===== Information supplied =====
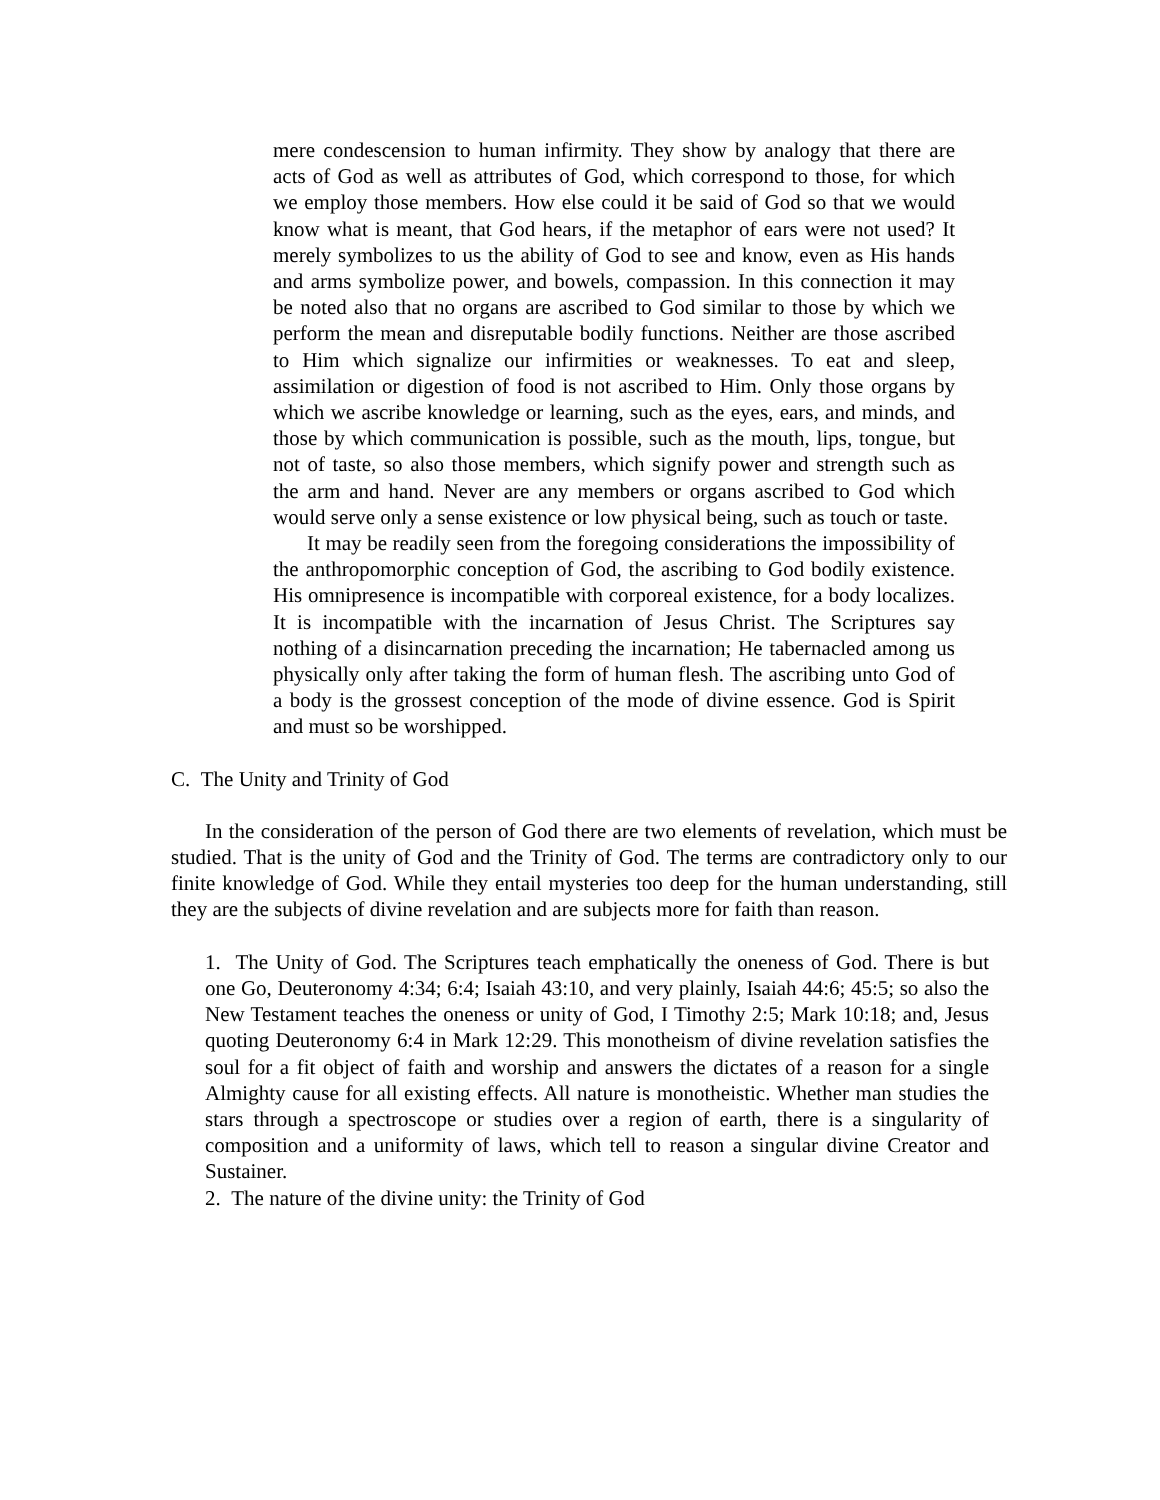mere condescension to human infirmity. They show by analogy that there are acts of God as well as attributes of God, which correspond to those, for which we employ those members. How else could it be said of God so that we would know what is meant, that God hears, if the metaphor of ears were not used? It merely symbolizes to us the ability of God to see and know, even as His hands and arms symbolize power, and bowels, compassion. In this connection it may be noted also that no organs are ascribed to God similar to those by which we perform the mean and disreputable bodily functions. Neither are those ascribed to Him which signalize our infirmities or weaknesses. To eat and sleep, assimilation or digestion of food is not ascribed to Him. Only those organs by which we ascribe knowledge or learning, such as the eyes, ears, and minds, and those by which communication is possible, such as the mouth, lips, tongue, but not of taste, so also those members, which signify power and strength such as the arm and hand. Never are any members or organs ascribed to God which would serve only a sense existence or low physical being, such as touch or taste.
It may be readily seen from the foregoing considerations the impossibility of the anthropomorphic conception of God, the ascribing to God bodily existence. His omnipresence is incompatible with corporeal existence, for a body localizes. It is incompatible with the incarnation of Jesus Christ. The Scriptures say nothing of a disincarnation preceding the incarnation; He tabernacled among us physically only after taking the form of human flesh. The ascribing unto God of a body is the grossest conception of the mode of divine essence. God is Spirit and must so be worshipped.
C. The Unity and Trinity of God
In the consideration of the person of God there are two elements of revelation, which must be studied. That is the unity of God and the Trinity of God. The terms are contradictory only to our finite knowledge of God. While they entail mysteries too deep for the human understanding, still they are the subjects of divine revelation and are subjects more for faith than reason.
1. The Unity of God. The Scriptures teach emphatically the oneness of God. There is but one Go, Deuteronomy 4:34; 6:4; Isaiah 43:10, and very plainly, Isaiah 44:6; 45:5; so also the New Testament teaches the oneness or unity of God, I Timothy 2:5; Mark 10:18; and, Jesus quoting Deuteronomy 6:4 in Mark 12:29. This monotheism of divine revelation satisfies the soul for a fit object of faith and worship and answers the dictates of a reason for a single Almighty cause for all existing effects. All nature is monotheistic. Whether man studies the stars through a spectroscope or studies over a region of earth, there is a singularity of composition and a uniformity of laws, which tell to reason a singular divine Creator and Sustainer.
2. The nature of the divine unity: the Trinity of God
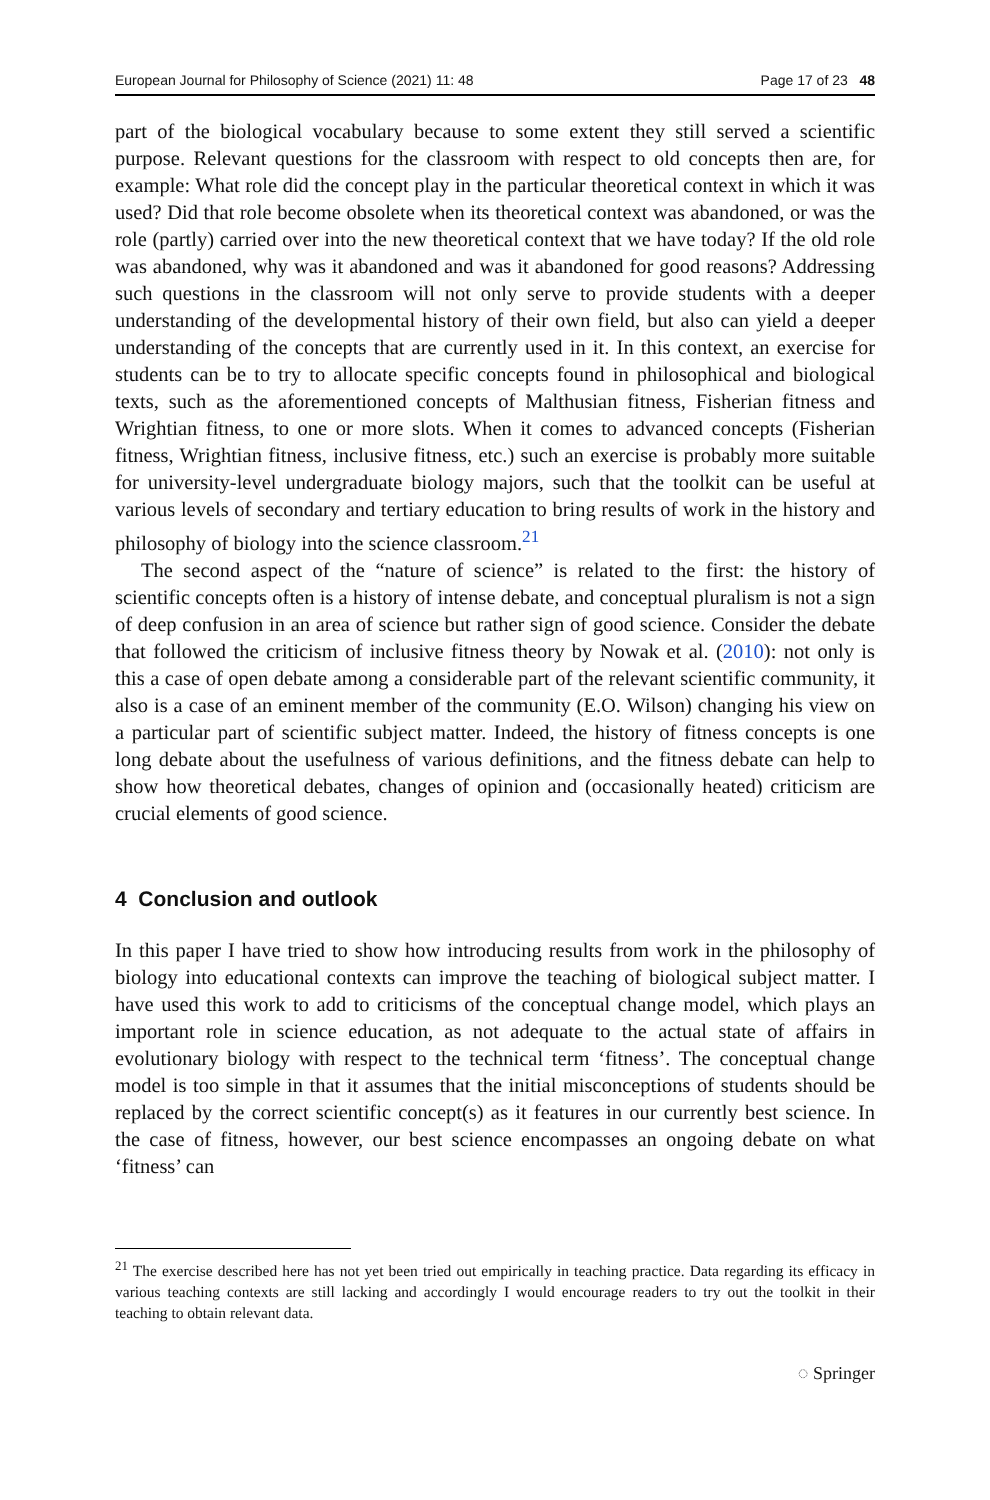European Journal for Philosophy of Science (2021) 11: 48 Page 17 of 23 48
part of the biological vocabulary because to some extent they still served a scientific purpose. Relevant questions for the classroom with respect to old concepts then are, for example: What role did the concept play in the particular theoretical context in which it was used? Did that role become obsolete when its theoretical context was abandoned, or was the role (partly) carried over into the new theoretical context that we have today? If the old role was abandoned, why was it abandoned and was it abandoned for good reasons? Addressing such questions in the classroom will not only serve to provide students with a deeper understanding of the developmental history of their own field, but also can yield a deeper understanding of the concepts that are currently used in it. In this context, an exercise for students can be to try to allocate specific concepts found in philosophical and biological texts, such as the aforementioned concepts of Malthusian fitness, Fisherian fitness and Wrightian fitness, to one or more slots. When it comes to advanced concepts (Fisherian fitness, Wrightian fitness, inclusive fitness, etc.) such an exercise is probably more suitable for university-level undergraduate biology majors, such that the toolkit can be useful at various levels of secondary and tertiary education to bring results of work in the history and philosophy of biology into the science classroom.<sup>21</sup>
The second aspect of the “nature of science” is related to the first: the history of scientific concepts often is a history of intense debate, and conceptual pluralism is not a sign of deep confusion in an area of science but rather sign of good science. Consider the debate that followed the criticism of inclusive fitness theory by Nowak et al. (2010): not only is this a case of open debate among a considerable part of the relevant scientific community, it also is a case of an eminent member of the community (E.O. Wilson) changing his view on a particular part of scientific subject matter. Indeed, the history of fitness concepts is one long debate about the usefulness of various definitions, and the fitness debate can help to show how theoretical debates, changes of opinion and (occasionally heated) criticism are crucial elements of good science.
4 Conclusion and outlook
In this paper I have tried to show how introducing results from work in the philosophy of biology into educational contexts can improve the teaching of biological subject matter. I have used this work to add to criticisms of the conceptual change model, which plays an important role in science education, as not adequate to the actual state of affairs in evolutionary biology with respect to the technical term ‘fitness’. The conceptual change model is too simple in that it assumes that the initial misconceptions of students should be replaced by the correct scientific concept(s) as it features in our currently best science. In the case of fitness, however, our best science encompasses an ongoing debate on what ‘fitness’ can
<sup>21</sup> The exercise described here has not yet been tried out empirically in teaching practice. Data regarding its efficacy in various teaching contexts are still lacking and accordingly I would encourage readers to try out the toolkit in their teaching to obtain relevant data.
◌ Springer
=====
§ Task instructions
A faithful copy of all the records is required, with the pictures left out.

§ The completed task
mere condescension to human infirmity. They show by analogy that there are acts of God as well as attributes of God, which correspond to those, for which we employ those members. How else could it be said of God so that we would know what is meant, that God hears, if the metaphor of ears were not used? It merely symbolizes to us the ability of God to see and know, even as His hands and arms symbolize power, and bowels, compassion. In this connection it may be noted also that no organs are ascribed to God similar to those by which we perform the mean and disreputable bodily functions. Neither are those ascribed to Him which signalize our infirmities or weaknesses. To eat and sleep, assimilation or digestion of food is not ascribed to Him. Only those organs by which we ascribe knowledge or learning, such as the eyes, ears, and minds, and those by which communication is possible, such as the mouth, lips, tongue, but not of taste, so also those members, which signify power and strength such as the arm and hand. Never are any members or organs ascribed to God which would serve only a sense existence or low physical being, such as touch or taste.
It may be readily seen from the foregoing considerations the impossibility of the anthropomorphic conception of God, the ascribing to God bodily existence. His omnipresence is incompatible with corporeal existence, for a body localizes. It is incompatible with the incarnation of Jesus Christ. The Scriptures say nothing of a disincarnation preceding the incarnation; He tabernacled among us physically only after taking the form of human flesh. The ascribing unto God of a body is the grossest conception of the mode of divine essence. God is Spirit and must so be worshipped.
C. The Unity and Trinity of God
In the consideration of the person of God there are two elements of revelation, which must be studied. That is the unity of God and the Trinity of God. The terms are contradictory only to our finite knowledge of God. While they entail mysteries too deep for the human understanding, still they are the subjects of divine revelation and are subjects more for faith than reason.
1. The Unity of God. The Scriptures teach emphatically the oneness of God. There is but one Go, Deuteronomy 4:34; 6:4; Isaiah 43:10, and very plainly, Isaiah 44:6; 45:5; so also the New Testament teaches the oneness or unity of God, I Timothy 2:5; Mark 10:18; and, Jesus quoting Deuteronomy 6:4 in Mark 12:29. This monotheism of divine revelation satisfies the soul for a fit object of faith and worship and answers the dictates of a reason for a single Almighty cause for all existing effects. All nature is monotheistic. Whether man studies the stars through a spectroscope or studies over a region of earth, there is a singularity of composition and a uniformity of laws, which tell to reason a singular divine Creator and Sustainer.
2. The nature of the divine unity: the Trinity of God
European Journal for Philosophy of Science (2021) 11: 48 Page 17 of 23 48
part of the biological vocabulary because to some extent they still served a scientific purpose. Relevant questions for the classroom with respect to old concepts then are, for example: What role did the concept play in the particular theoretical context in which it was used? Did that role become obsolete when its theoretical context was abandoned, or was the role (partly) carried over into the new theoretical context that we have today? If the old role was abandoned, why was it abandoned and was it abandoned for good reasons? Addressing such questions in the classroom will not only serve to provide students with a deeper understanding of the developmental history of their own field, but also can yield a deeper understanding of the concepts that are currently used in it. In this context, an exercise for students can be to try to allocate specific concepts found in philosophical and biological texts, such as the aforementioned concepts of Malthusian fitness, Fisherian fitness and Wrightian fitness, to one or more slots. When it comes to advanced concepts (Fisherian fitness, Wrightian fitness, inclusive fitness, etc.) such an exercise is probably more suitable for university-level undergraduate biology majors, such that the toolkit can be useful at various levels of secondary and tertiary education to bring results of work in the history and philosophy of biology into the science classroom.<sup>21</sup>
The second aspect of the “nature of science” is related to the first: the history of scientific concepts often is a history of intense debate, and conceptual pluralism is not a sign of deep confusion in an area of science but rather sign of good science. Consider the debate that followed the criticism of inclusive fitness theory by Nowak et al. (2010): not only is this a case of open debate among a considerable part of the relevant scientific community, it also is a case of an eminent member of the community (E.O. Wilson) changing his view on a particular part of scientific subject matter. Indeed, the history of fitness concepts is one long debate about the usefulness of various definitions, and the fitness debate can help to show how theoretical debates, changes of opinion and (occasionally heated) criticism are crucial elements of good science.
4 Conclusion and outlook
In this paper I have tried to show how introducing results from work in the philosophy of biology into educational contexts can improve the teaching of biological subject matter. I have used this work to add to criticisms of the conceptual change model, which plays an important role in science education, as not adequate to the actual state of affairs in evolutionary biology with respect to the technical term ‘fitness’. The conceptual change model is too simple in that it assumes that the initial misconceptions of students should be replaced by the correct scientific concept(s) as it features in our currently best science. In the case of fitness, however, our best science encompasses an ongoing debate on what ‘fitness’ can
<sup>21</sup> The exercise described here has not yet been tried out empirically in teaching practice. Data regarding its efficacy in various teaching contexts are still lacking and accordingly I would encourage readers to try out the toolkit in their teaching to obtain relevant data.
◌ Springer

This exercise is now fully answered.